Samoa uses UTC+13:00 as standard time. It observed daylight saving time from 2010 to 2021, which it observed during summer in the Southern Hemisphere. In 2011, daylight saving time ended on Saturday, 2 April 2011, 04:00 local daylight time and started on Saturday, 24 September 2011, 03:00 local standard time. Because it is located near the equator, Samoa traditionally did not observe daylight saving time. The introduction of daylight saving time was initially planned for 2009 but was postponed for one year in the aftermath of the 2009 Samoa tsunami.

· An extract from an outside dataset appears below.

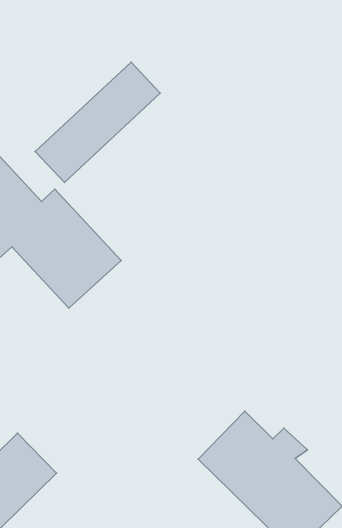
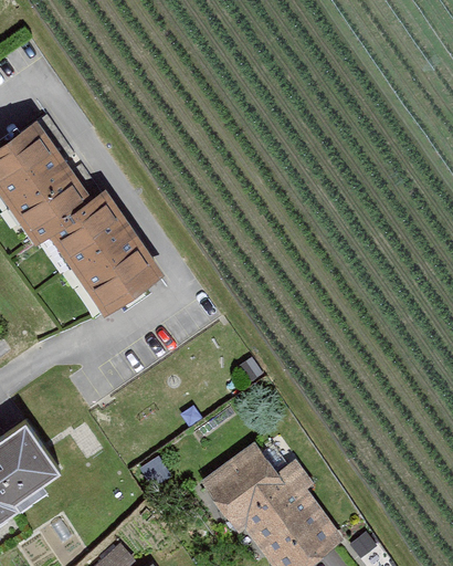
building: [35,62,160,183] -> none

As it is located just west of the International Date Line, Samoa is among the first places on earth to see each new day, along with Tonga, Tokelau (during standard time), and parts of Kiribati.

IANA time zone database
The IANA time zone database in the file zone.tab contains one zone for Samoa, named "Pacific/Apia".

2011 time zone change
Until the end of 2011, Samoa lay east of the International Date Line, observing UTC−11:00 (UTC−10:00 during daylight saving time). This was in line with neighboring American Samoa, which continues to observe UTC−11:00 (Samoa Time Zone) year-round. At the end of Thursday, 29 December 2011, Samoa continued directly to Saturday, 31 December 2011, skipping the entire calendar day of Friday, 30 December 2011 and effectively re-drawing the International Date Line. Prime minister Tuilaepa Sailele Malielegaoi stated that the change was intended to improve business with New Zealand, Australia, China, and other places in Asia.